Exercise material:
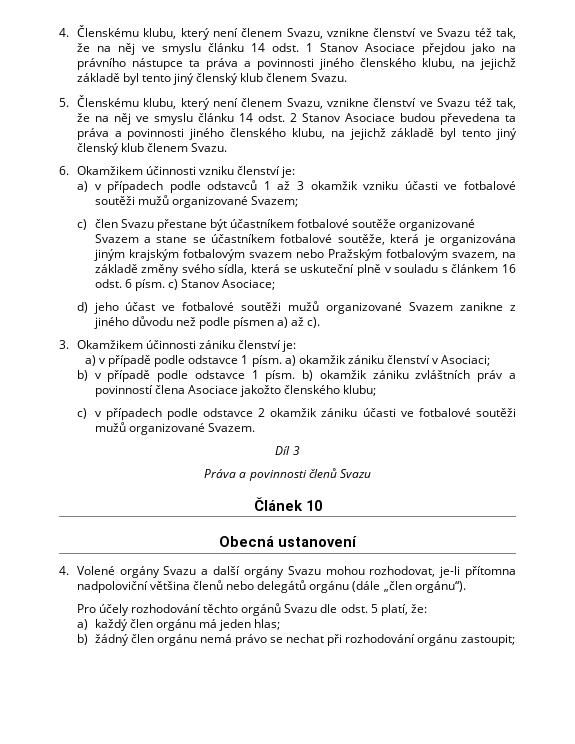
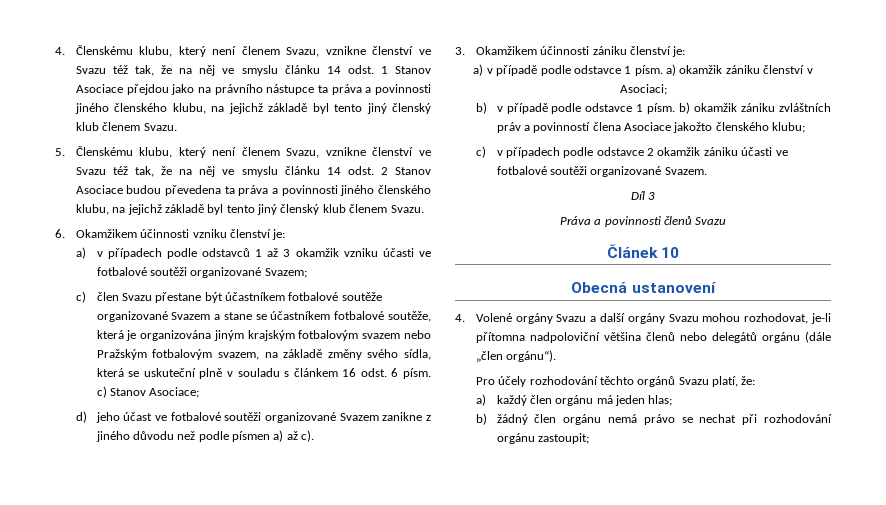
[137,195,169,205] mužů -> (187, 271) none
[288,301,320,311] mužů -> (262, 416) none
[94,422,126,432] mužů -> (587, 170) none
[320,604,378,613] dle odst. 5 -> (709, 381) none

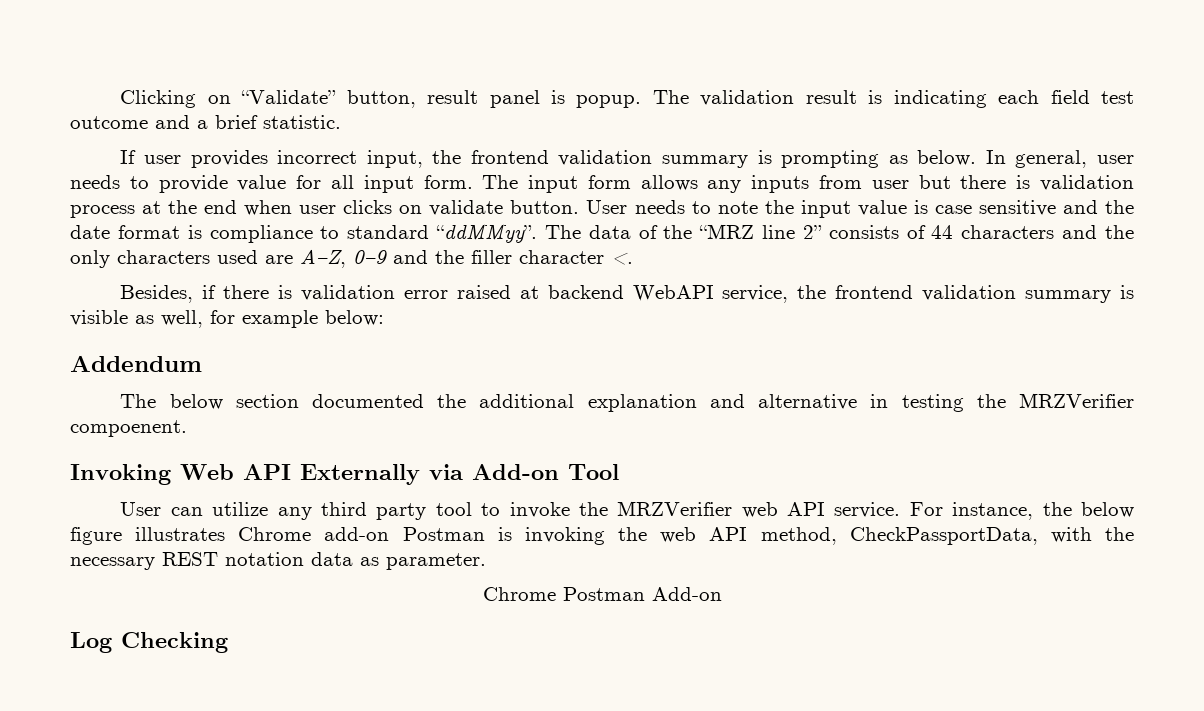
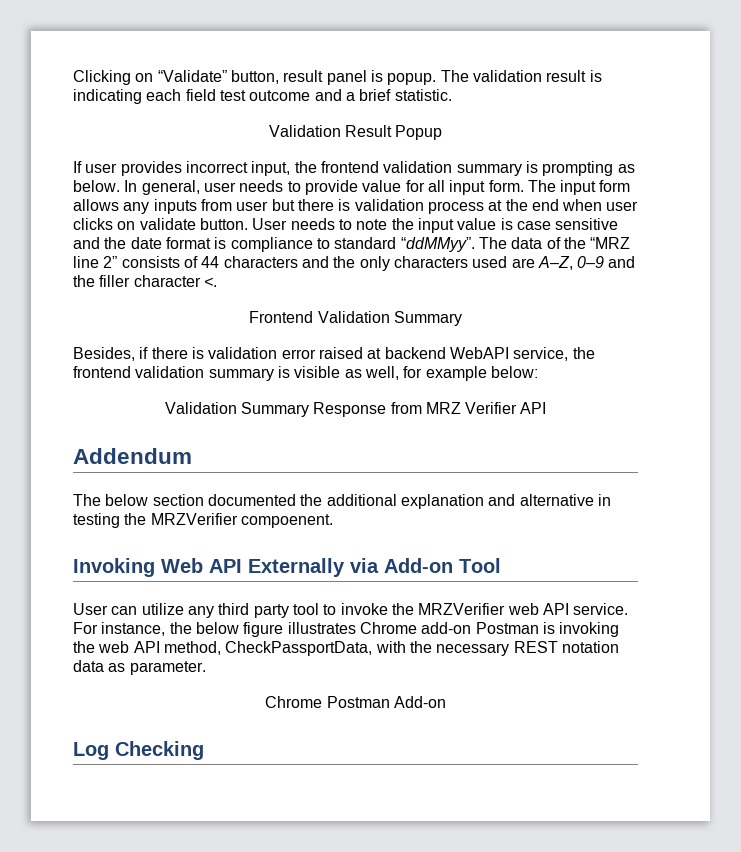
(341, 122) none -> [268,125,443,140] // Validation Result Popup
(633, 258) none -> [249,311,462,326] // Frontend Validation Summary
(384, 318) none -> [164,402,547,417] // Validation Summary Response from MRZ Verifier API

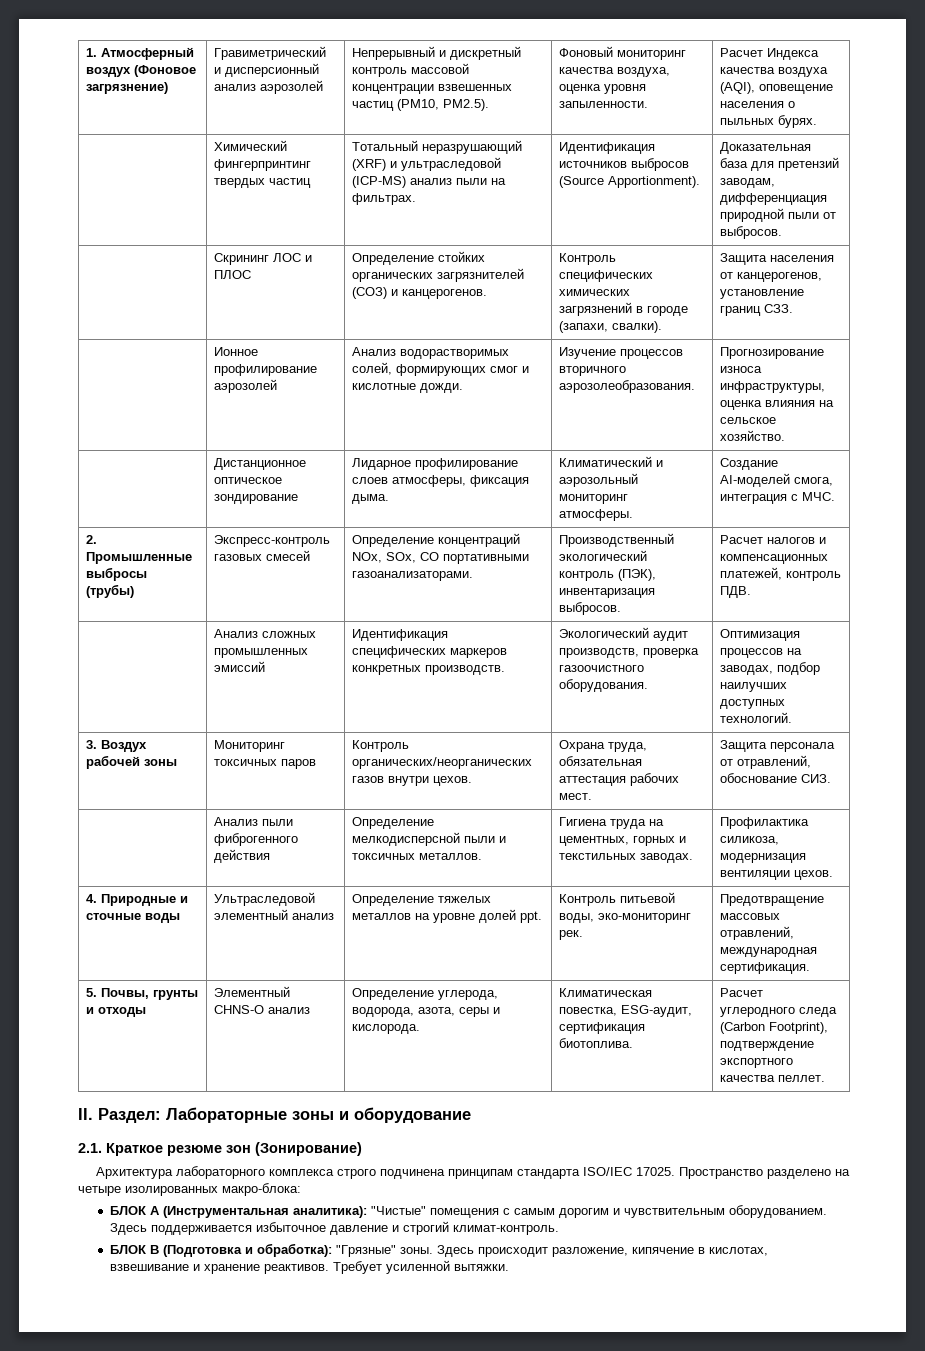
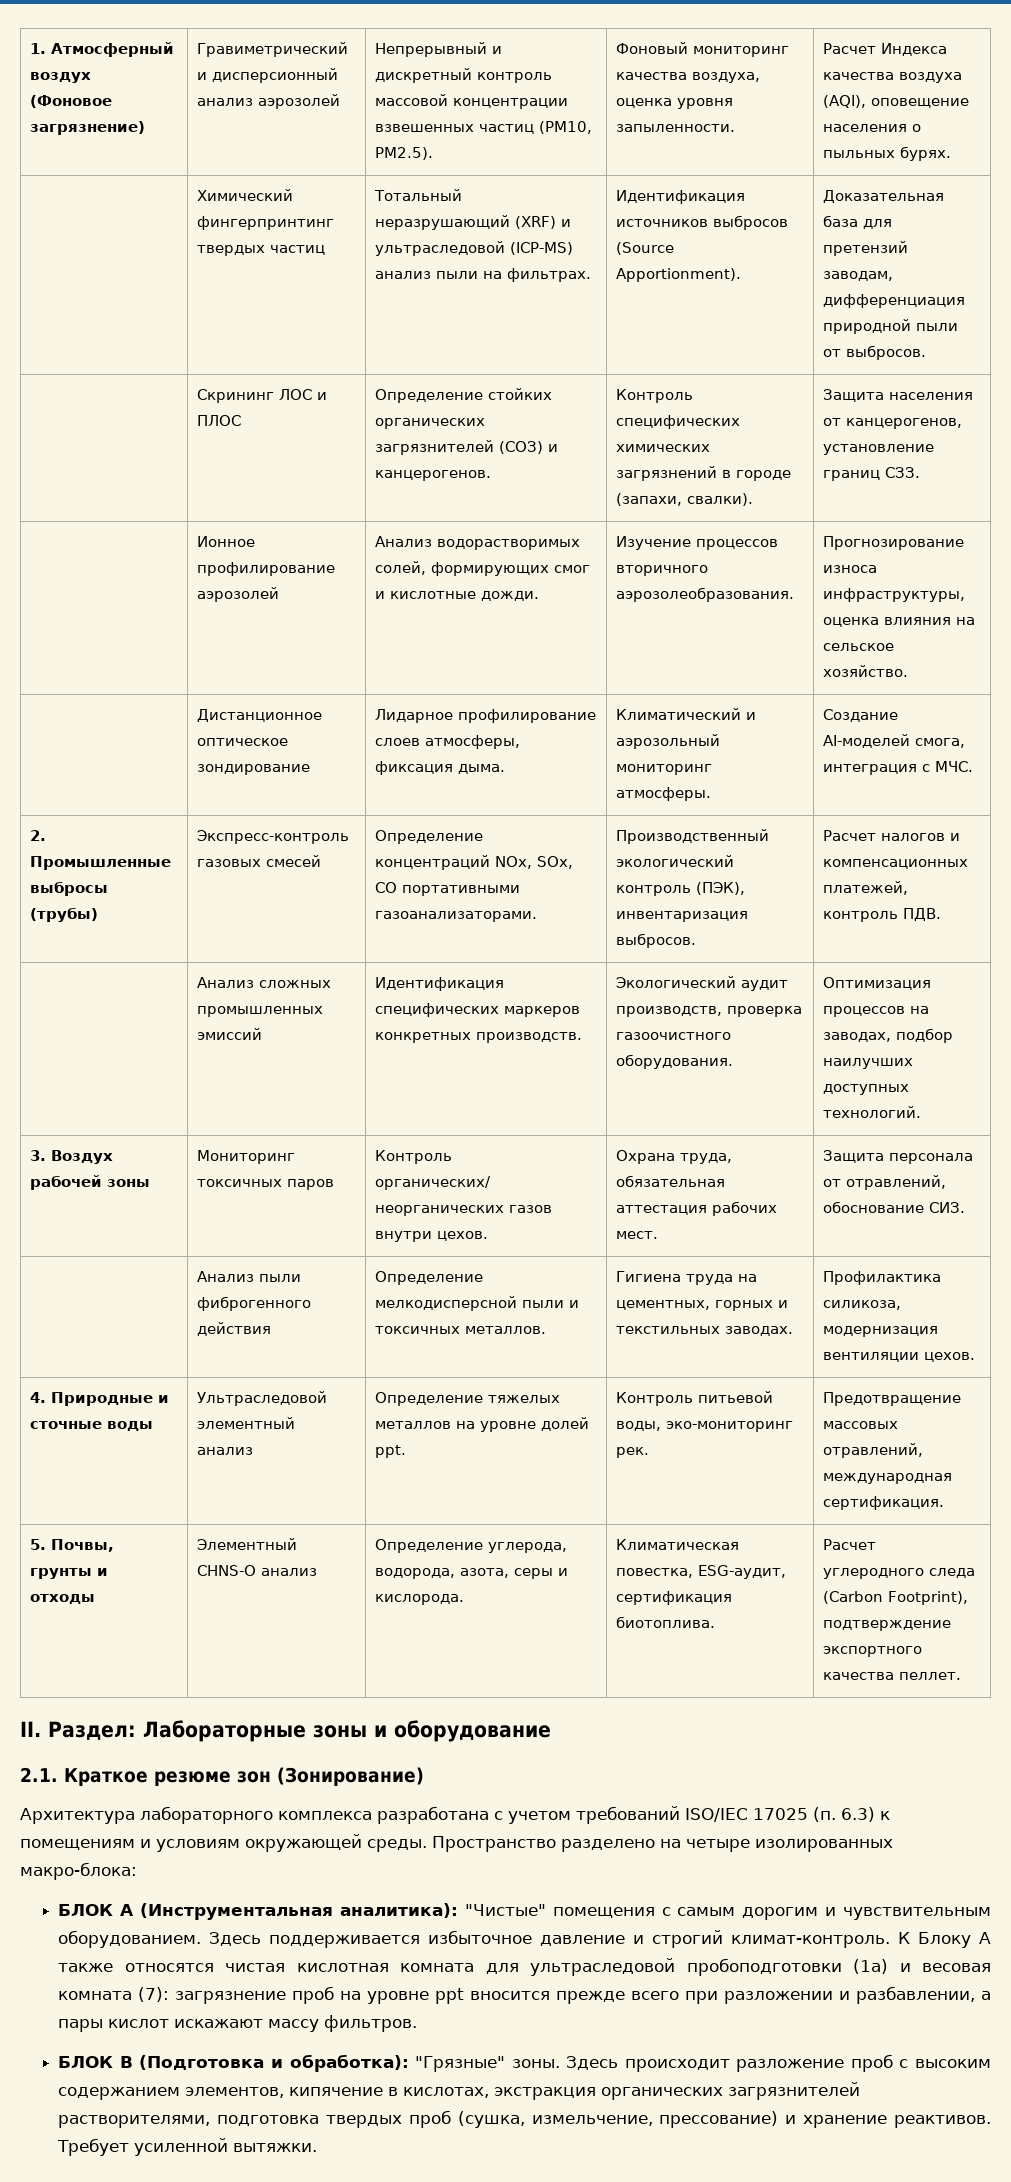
[337,1167,676,1179] строго подчинена принципам стандарта ISO/IEC 17025. -> [377,1806,890,1824] [20,1834,427,1852] разработана с учетом требований ISO/IEC 17025 (п. 6.3) к помещениям и условиям окружающей среды.
(559, 1230) none -> [898,1932,991,1948] [58,1958,991,1976] [58,1986,991,2004] [58,2015,418,2032] К Блоку А также относятся чистая кислотная комната для ультраследовой пробоподготовки (1а) и весовая комната (7): загрязнение проб на уровне ppt вносится прежде всего при разложении и разбавлении, а пары кислот искажают массу фильтров.
[551,1247,768,1257] [109,1264,189,1271] разложение, кипячение в кислотах, взвешивание -> [736,2054,992,2072] [58,2082,861,2100] [58,2110,779,2128] разложение проб с высоким содержанием элементов, кипячение в кислотах, экстракция органических загрязнителей растворителями, подготовка твердых проб (сушка, измельчение, прессование)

Work order:
Give back the data exactly. Pictures stay out.

Response below:
[137,195,169,205] mužů -> (187, 271) none
[288,301,320,311] mužů -> (262, 416) none
[94,422,126,432] mužů -> (587, 170) none
[320,604,378,613] dle odst. 5 -> (709, 381) none

(341, 122) none -> [268,125,443,140] // Validation Result Popup
(633, 258) none -> [249,311,462,326] // Frontend Validation Summary
(384, 318) none -> [164,402,547,417] // Validation Summary Response from MRZ Verifier API

[337,1167,676,1179] строго подчинена принципам стандарта ISO/IEC 17025. -> [377,1806,890,1824] [20,1834,427,1852] разработана с учетом требований ISO/IEC 17025 (п. 6.3) к помещениям и условиям окружающей среды.
(559, 1230) none -> [898,1932,991,1948] [58,1958,991,1976] [58,1986,991,2004] [58,2015,418,2032] К Блоку А также относятся чистая кислотная комната для ультраследовой пробоподготовки (1а) и весовая комната (7): загрязнение проб на уровне ppt вносится прежде всего при разложении и разбавлении, а пары кислот искажают массу фильтров.
[551,1247,768,1257] [109,1264,189,1271] разложение, кипячение в кислотах, взвешивание -> [736,2054,992,2072] [58,2082,861,2100] [58,2110,779,2128] разложение проб с высоким содержанием элементов, кипячение в кислотах, экстракция органических загрязнителей растворителями, подготовка твердых проб (сушка, измельчение, прессование)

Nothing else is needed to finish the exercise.